--- Metin ---

1929 Ekonomik Buhranının daha da zorlaştırdığı ekonomik koşullar Balkan ülkelerini dışa bağımlı hâle getiriyordu. Uluslararası arenada bir taraftan bağımsız bir devlet olarak var olmaya çalışırken, diğer taraftan Almanya, İngiltere, Fransa gibi

23

ülkelere ekonomik açıdan bağımlı hale gelmeleri bölge ülkelerini rahatsız etmekteydi.

Bu noktada Türkiye’nin içinde bulunduğu durum ve taşıdığı endişe de diğer Balkan ülkelerinden farksızdı. Birinci Dünya Savaşı ve hemen ardından gerçekleştirilen İstiklal Savaşı’ndan sonra yıkılan imparatorluğun büyük varisi olarak kurulan Türkiye Cumhuriyeti, politikalarını savaş sonrasında oluşan yeni düzene göre şekillendirmekteydi. Henüz kurulmuş olan Türkiye’nin de temel amacı, mevcudiyetini kabul ettirerek devamlılığını sağlamaktı. Öztürk’ün de ifade ettiği üzere Lozan Barış Antlaşmasının imzalanmasını takip eden dönemde Türk Dış Politikası, tespit edilen sınırlar dahilinde kurulan devletin varlığını ve bağımsızlığını korumaya, devleti “ayakta tutmaya” odaklanmıştı (Öztürk 2001, 6). “Yurtta sulh, cihanda sulh” olarak sloganlaştırılan bu amaç, büyük zorluklarla elde edilen bağımsızlığın uluslararası statüko içinde devamının sağlanması ve toprak bütünlüğünün muhafazasına dayanmakta idi (Sander 2007, 101). Ancak 1930’lara gelindiğinde, Almanya ile İtalya’nın yayılmacı politikalarının kendini hissettirmesi ve benzeri emeller taşıyan Bulgaristan’ın bundan faydalanabileceği düşüncesi, Türkiye’nin algıladığı güvenlik tehdidini artırmakta idi. Özellikle İtalya’nın Akdeniz’den “mare nostrum (bizim deniz)” diye söz edişi ve Oniki Ada’nın durumu Türkiye tarafından açık bir tehdit olarak algılanmaktaydı. Nitekim Mustafa Türkeş’e göre de, Türkiye’nin askeri anlamda endişeli olduğu iki bölge vardı: Doğu Trakya ve Akdeniz. Akdeniz yani İtalyan tehdidini üzerinde hisseden Türkiye için (1994, 130), Lozan anlaşmasıyla Boğazlarda ve Trakya sınırında oluşturulan askerden arındırılmış iki bölgede ciddi bir savunma zaafı söz konusu idi. Türkiye'ye karşı Balkanlar'dan gelebilecek askeri bir saldırı halinde, Türkiye'nin Trakya'ya asker sevk etmesinin bir haftayı bulacağı ve hem Balkanlar'dan hem de Akdeniz'den aynı anda bir saldırı

24

halinde de Türkiye’nin çok zor bir durumda kalacak olması, Türk hükümetini Balkanlarda yapılacak yeni bir iş birliğine yönlendirmişti (Türkeş 1998, 133).

---

§ Verilen Görev 1
Metne göre Mustafa Türkeş, Türkiye'nin askerî açıdan endişe duyduğu iki bölgeyi hangileri olarak belirtiyor?
§ Verilen Görev 2
Metindeki şu cümleyi İngilizceye çevirebilir misiniz: "Özellikle İtalya’nın Akdeniz’den “mare nostrum (bizim deniz)” diye söz edişi ve Oniki Ada’nın durumu Türkiye tarafından açık bir tehdit olarak algılanmaktaydı."
§ Verilen Görev 3
Metinde "1929 Ekonomik Buhranının" ile "ülkelerini rahatsız etmekteydi." arasında kalan bölümü, bu iki ifade de dahil olmak üzere hiç değiştirmeden getirir misiniz?

--- Verilen Bilgiler ---

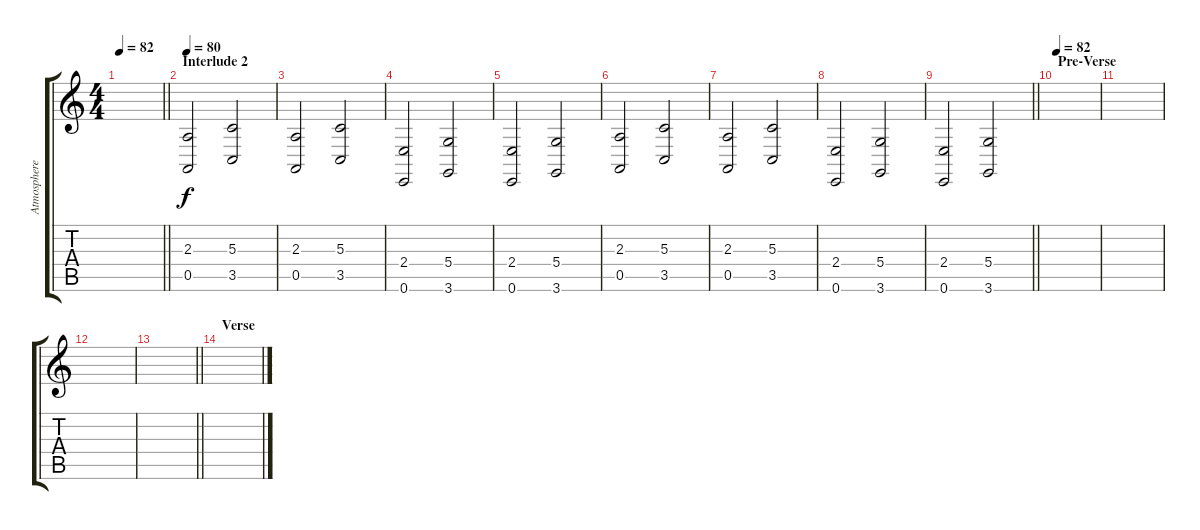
\track ("Atmosphere" "Atmosphere") {instrument choiraahs}
\staff {score tabs}
\tuning (E4 B3 G3 D3 A2 E2) {hide}
\ts (4 4)
\tempo 82
\clef g2
\barLineRight lightlight
\ks c
|
\section ("" "Interlude 2")
\tempo 80
(2.3 0.5).2 (5.3 3.5).2 |
(2.3 0.5).2 (5.3 3.5).2 |
(2.4 0.6).2 (5.4 3.6).2 |
(2.4 0.6).2 (5.4 3.6).2 |
(2.3 0.5).2 (5.3 3.5).2 |
(2.3 0.5).2 (5.3 3.5).2 |
(2.4 0.6).2 (5.4 3.6).2 |
\barLineRight lightlight
(2.4 0.6).2 (5.4 3.6).2 |
\section ("" "Pre-Verse")
\tempo 82
|
|
|
\barLineRight lightlight
|
\section ("" "Verse")
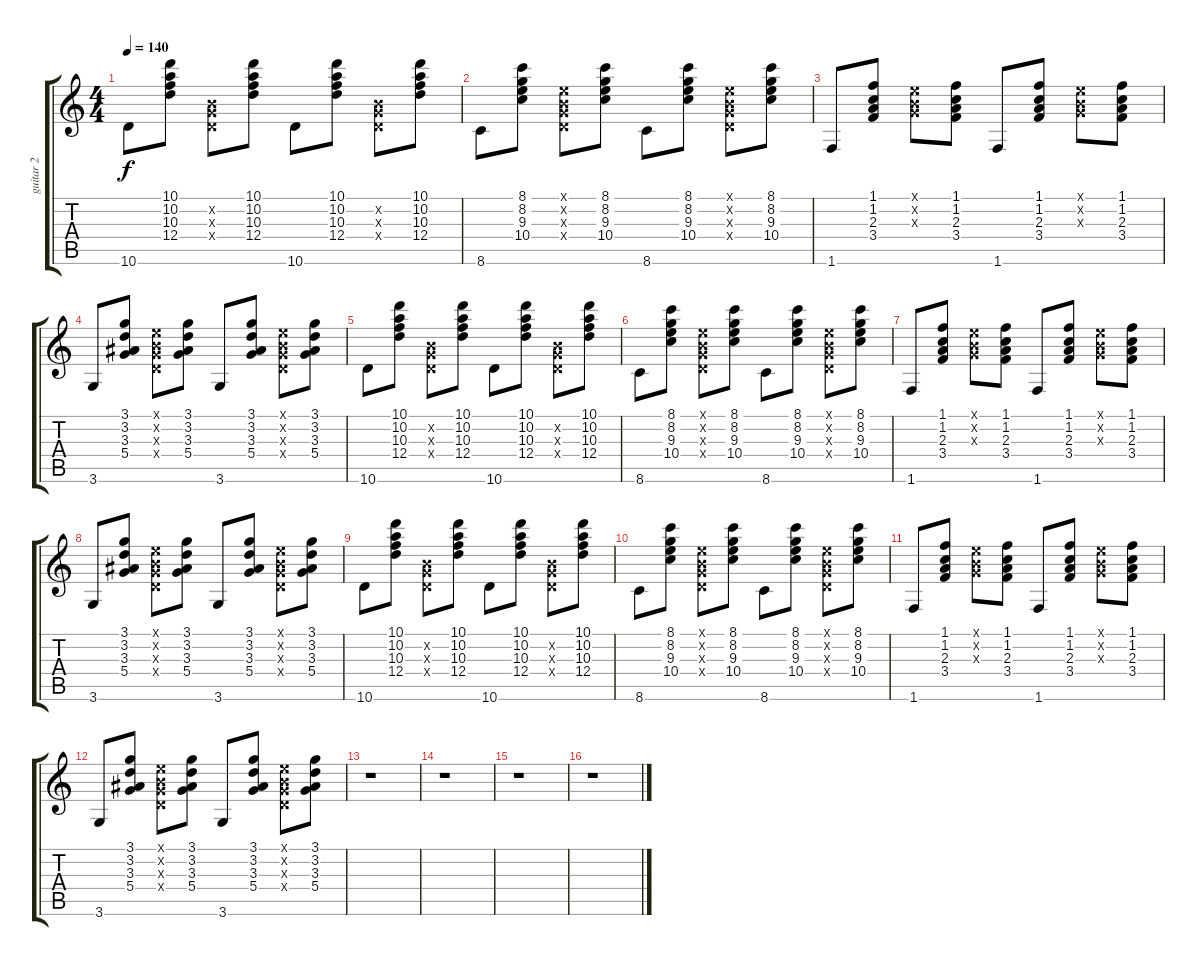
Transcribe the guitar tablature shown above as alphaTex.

\track ("guitar 2" "guitar 2") {instrument electricguitarclean}
\staff {score tabs}
\tuning (E4 B3 G3 D3 A2 E2) {hide}
\ts (4 4)
\tempo 140
\clef g2
\ks c
10.6.8{dy f} (10.1 10.2 10.3 12.4).8 (0.2{x} 0.3{x} 0.4{x}).8 (10.1 10.2 10.3 12.4).8 10.6.8 (10.1 10.2 10.3 12.4).8 (0.2{x} 0.3{x} 0.4{x}).8 (10.1 10.2 10.3 12.4).8 |
8.6.8 (8.1 8.2 9.3 10.4).8 (0.1{x} 0.2{x} 0.3{x} 0.4{x}).8 (8.1 8.2 9.3 10.4).8 8.6.8 (8.1 8.2 9.3 10.4).8 (0.1{x} 0.2{x} 0.3{x} 0.4{x}).8 (8.1 8.2 9.3 10.4).8 |
1.6.8 (1.1 1.2 2.3 3.4).8 (0.1{x} 0.2{x} 0.3{x}).8 (1.1 1.2 2.3 3.4).8 1.6.8 (1.1 1.2 2.3 3.4).8 (0.1{x} 0.2{x} 0.3{x}).8 (1.1 1.2 2.3 3.4).8 |
3.6.8 (3.1 3.2 3.3 5.4).8 (0.1{x} 0.2{x} 0.3{x} 0.4{x}).8 (3.1 3.2 3.3 5.4).8 3.6.8 (3.1 3.2 3.3 5.4).8 (0.1{x} 0.2{x} 0.3{x} 0.4{x}).8 (3.1 3.2 3.3 5.4).8 |
10.6.8 (10.1 10.2 10.3 12.4).8 (0.2{x} 0.3{x} 0.4{x}).8 (10.1 10.2 10.3 12.4).8 10.6.8 (10.1 10.2 10.3 12.4).8 (0.2{x} 0.3{x} 0.4{x}).8 (10.1 10.2 10.3 12.4).8 |
8.6.8 (8.1 8.2 9.3 10.4).8 (0.1{x} 0.2{x} 0.3{x} 0.4{x}).8 (8.1 8.2 9.3 10.4).8 8.6.8 (8.1 8.2 9.3 10.4).8 (0.1{x} 0.2{x} 0.3{x} 0.4{x}).8 (8.1 8.2 9.3 10.4).8 |
1.6.8 (1.1 1.2 2.3 3.4).8 (0.1{x} 0.2{x} 0.3{x}).8 (1.1 1.2 2.3 3.4).8 1.6.8 (1.1 1.2 2.3 3.4).8 (0.1{x} 0.2{x} 0.3{x}).8 (1.1 1.2 2.3 3.4).8 |
3.6.8 (3.1 3.2 3.3 5.4).8 (0.1{x} 0.2{x} 0.3{x} 0.4{x}).8 (3.1 3.2 3.3 5.4).8 3.6.8 (3.1 3.2 3.3 5.4).8 (0.1{x} 0.2{x} 0.3{x} 0.4{x}).8 (3.1 3.2 3.3 5.4).8 |
10.6.8 (10.1 10.2 10.3 12.4).8 (0.2{x} 0.3{x} 0.4{x}).8 (10.1 10.2 10.3 12.4).8 10.6.8 (10.1 10.2 10.3 12.4).8 (0.2{x} 0.3{x} 0.4{x}).8 (10.1 10.2 10.3 12.4).8 |
8.6.8 (8.1 8.2 9.3 10.4).8 (0.1{x} 0.2{x} 0.3{x} 0.4{x}).8 (8.1 8.2 9.3 10.4).8 8.6.8 (8.1 8.2 9.3 10.4).8 (0.1{x} 0.2{x} 0.3{x} 0.4{x}).8 (8.1 8.2 9.3 10.4).8 |
1.6.8 (1.1 1.2 2.3 3.4).8 (0.1{x} 0.2{x} 0.3{x}).8 (1.1 1.2 2.3 3.4).8 1.6.8 (1.1 1.2 2.3 3.4).8 (0.1{x} 0.2{x} 0.3{x}).8 (1.1 1.2 2.3 3.4).8 |
3.6.8 (3.1 3.2 3.3 5.4).8 (0.1{x} 0.2{x} 0.3{x} 0.4{x}).8 (3.1 3.2 3.3 5.4).8 3.6.8 (3.1 3.2 3.3 5.4).8 (0.1{x} 0.2{x} 0.3{x} 0.4{x}).8 (3.1 3.2 3.3 5.4).8 |
r.1 |
r.1 |
r.1 |
r.1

---

§ Görev Yanıtı 1
Doğu Trakya ve Akdeniz.

§ Görev Yanıtı 2
In particular, Italy's referring to the Mediterranean as "mare nostrum (our sea)" and the situation of the Dodecanese Islands were perceived by Turkey as an open threat.

§ Görev Yanıtı 3
1929 Ekonomik Buhranının daha da zorlaştırdığı ekonomik koşullar Balkan ülkelerini dışa bağımlı hâle getiriyordu. Uluslararası arenada bir taraftan bağımsız bir devlet olarak var olmaya çalışırken, diğer taraftan Almanya, İngiltere, Fransa gibi

23

ülkelere ekonomik açıdan bağımlı hale gelmeleri bölge ülkelerini rahatsız etmekteydi.